Più nello specifico, fatta salva prova contraria da parte del committente, si consideravano collaborazioni coordinate e continuative le prestazioni che si caratterizzavano da almeno due dei seguenti aspetti:

  1. Collaborazione di durata superiore complessivamente a 8 mesi annui per due anni consecutivi;
  2. Corrispettivo derivante dalla collaborazione costituisca più dell’80% dei corrispettivi annui complessivamente percepiti nell’arco di due anni solari consecutivi;
  3. Postazione fissa di lavoro presso una delle sedi del committente.

Tali disposizioni, veramente singolari nella loro struttura, con il meccanismo 2 su 3, più da quiz televisivo che da norma di legge, si dimostrarono sin da subito tra loro incompatibili, o di difficile lettura, avendo i requisiti previsti nelle lettere a e b periodi temporali distinti, ed essendo quanto mai indefinito il concetto della postazione fissa di lavoro. Tanto che, per la loro operatività, il Ministero del Lavoro forzò, con le interpretazioni contenute nella circolare n. 32/2012, il dato letterale, stabilendo, a titolo di esempio delle creazioni interpretative necessarie in via amministrativa, che i due parametri della durata e del fatturato si dovessero calcolare nel biennio civile, 1° gennaio 31 dicembre di due anni consecutivi, senza applicare il concetto dell’anno solare, periodo mobile di 365 giorni, utilizzato dal legislatore.

I meccanismi presuntivi erano poi esclusi in ipotesi previste espressamente dalla legge, legate alle competenze tecniche  di grado elevato, a limiti reddituali e all’iscrizione a un ordine professionale. Diabolico era poi l’effetto della presunzione: la riqualificazione come collaborazione coordinata e continuativa comportava il salto verso una ulteriore riqualificazione in lavoro subordinato, in assenza del progetto della collaborazione.

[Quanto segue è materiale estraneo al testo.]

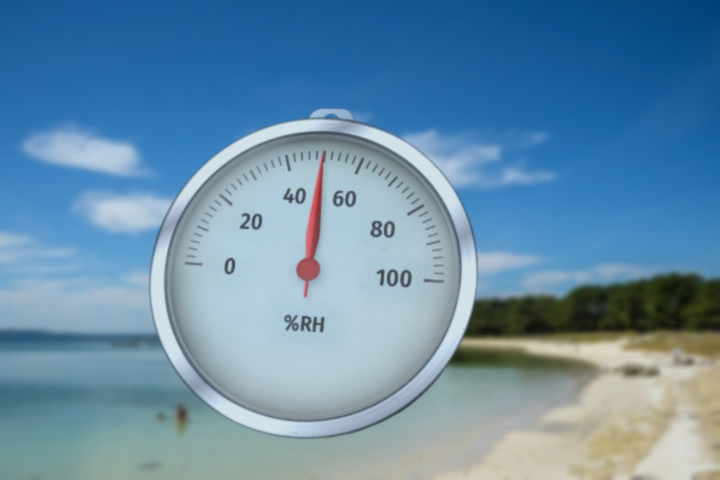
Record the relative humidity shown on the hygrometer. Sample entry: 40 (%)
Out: 50 (%)
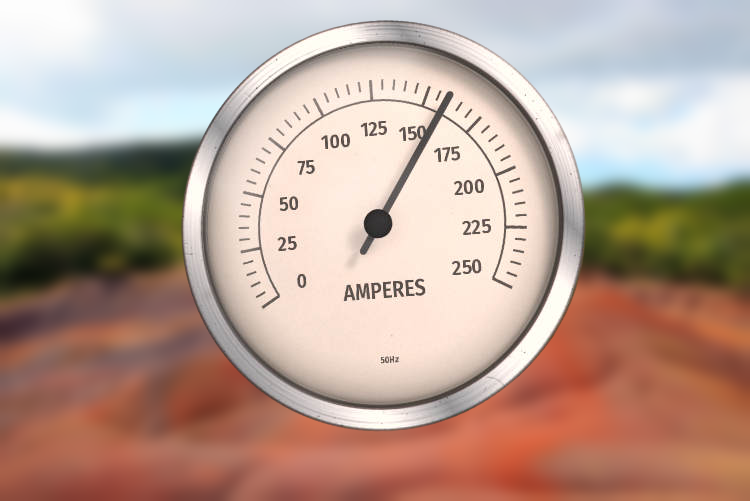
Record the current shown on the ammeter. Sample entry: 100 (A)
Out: 160 (A)
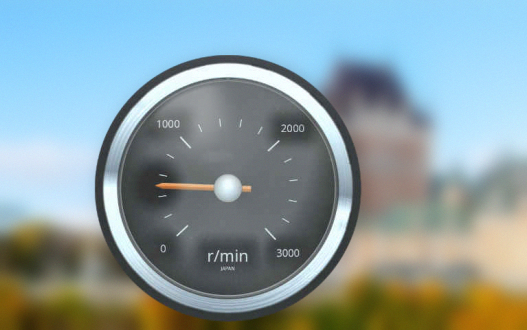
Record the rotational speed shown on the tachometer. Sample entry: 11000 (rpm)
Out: 500 (rpm)
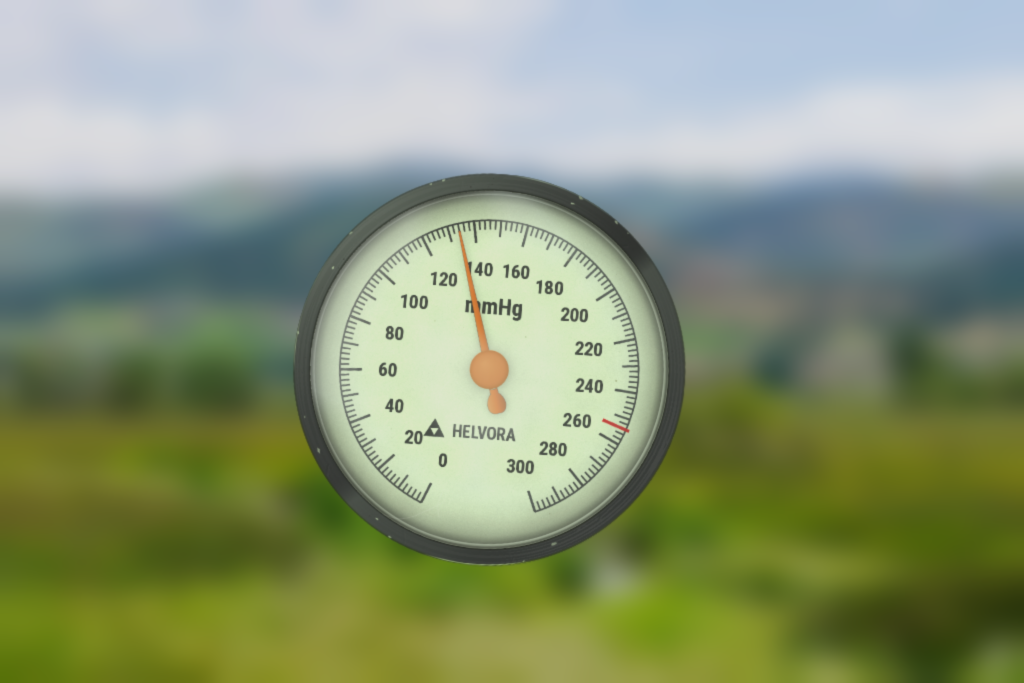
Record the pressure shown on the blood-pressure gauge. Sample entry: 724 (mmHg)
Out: 134 (mmHg)
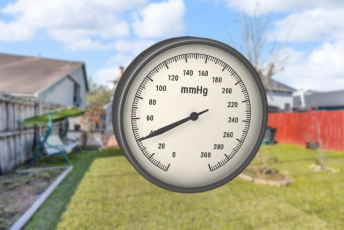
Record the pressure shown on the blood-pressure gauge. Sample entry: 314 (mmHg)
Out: 40 (mmHg)
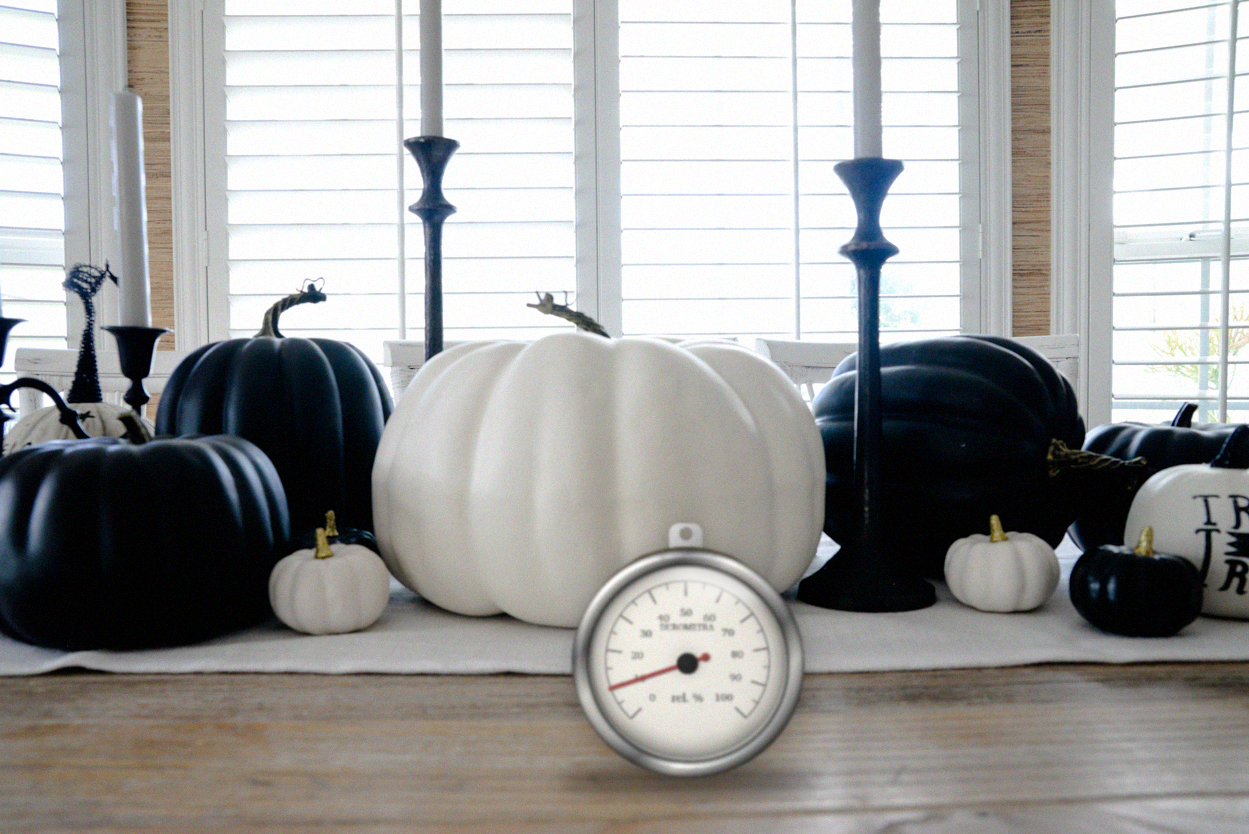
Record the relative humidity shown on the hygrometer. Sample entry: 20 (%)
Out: 10 (%)
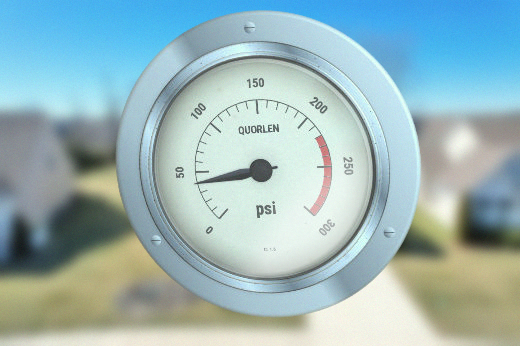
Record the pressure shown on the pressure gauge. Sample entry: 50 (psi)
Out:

Se, tutto sommato, semplice è stata la pars destruens  dell’intervento di riforma, molto più complessa risulta l’analisi della pars costruens, relativa ai rapporti di lavoro autonomo.

Superficialmente, potrebbe infatti sembrare che non vi siano previsioni direttamente applicabili al lavoro autonomo non parasubordinato, ricomprendendo in tale categoria le tipologie contrattuali contenute nel titolo terzo del codice civile, come il contratto d’opera (art. 2222)  e le professioni intellettuali, anche quando intercorrono con imprese individuali artigiane e commerciali.

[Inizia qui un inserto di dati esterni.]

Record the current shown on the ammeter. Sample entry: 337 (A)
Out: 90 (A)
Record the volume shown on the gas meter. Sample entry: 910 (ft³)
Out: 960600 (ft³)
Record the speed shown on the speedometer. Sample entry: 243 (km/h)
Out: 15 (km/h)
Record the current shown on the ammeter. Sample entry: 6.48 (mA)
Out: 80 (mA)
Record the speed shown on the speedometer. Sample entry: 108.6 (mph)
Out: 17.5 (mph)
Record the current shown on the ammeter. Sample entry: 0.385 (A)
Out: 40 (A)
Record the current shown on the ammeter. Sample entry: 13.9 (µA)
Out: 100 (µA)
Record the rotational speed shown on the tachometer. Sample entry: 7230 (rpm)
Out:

L’unica disposizione introdotta, art. 2, comma 1, D.Lgs. n.81/2015, di regolamentazione materiale e non di semplice abrogazione prevede infatti che, a decorrere dal 1° gennaio 2016, si applichi la disciplina del lavoro subordinato anche ai rapporti di collaborazione che si concretano in prestazioni di lavoro esclusivamente personali, continuative e le cui modalità di esecuzione sono organizzate dal committente anche con riferimento ai tempi e al luogo di lavoro (art. 2, D.Lgs. 81/2015).  Per qualificare il concetto delle prestazioni, personali e continuative, organizzate nelle modalità di esecuzione anche con riferimento ai tempi e al luogo di lavoro, è stato coniato il nuovo termine di eterorganizzazione .

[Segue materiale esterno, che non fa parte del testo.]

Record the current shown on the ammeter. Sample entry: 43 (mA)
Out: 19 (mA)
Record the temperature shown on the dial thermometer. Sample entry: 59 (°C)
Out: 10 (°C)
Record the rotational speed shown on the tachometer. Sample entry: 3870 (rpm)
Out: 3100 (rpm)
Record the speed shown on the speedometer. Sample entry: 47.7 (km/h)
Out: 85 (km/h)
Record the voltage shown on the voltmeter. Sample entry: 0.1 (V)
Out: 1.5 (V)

Il richiamo contenuto ai rapporti di collaborazione, tuttavia, non deve essere letto in chiave esclusivamente formale, in quanto anche un rapporto intrattenuto sulla base di un contratto d’opera sottoscritto con un titolare di partita Iva ben potrebbe rientrare nella disposizione in commento nel momento in cui ne integri i presupposti.

La posizione Iva, infatti, così come non è incompatibile con rapporti di collaborazione coordinata e continuativa, si ritiene non sia preclusiva dell’applicazione della norma citata. Inoltre, più che la volontà delle parti cristallizzata nel contratto, a partire dalla sua qualificazione contrattuale, giocano un ruolo dominante per il corretto inquadramento giuridico del vincolo contrattuale le concrete modalità in cui lo stesso si è manifestato.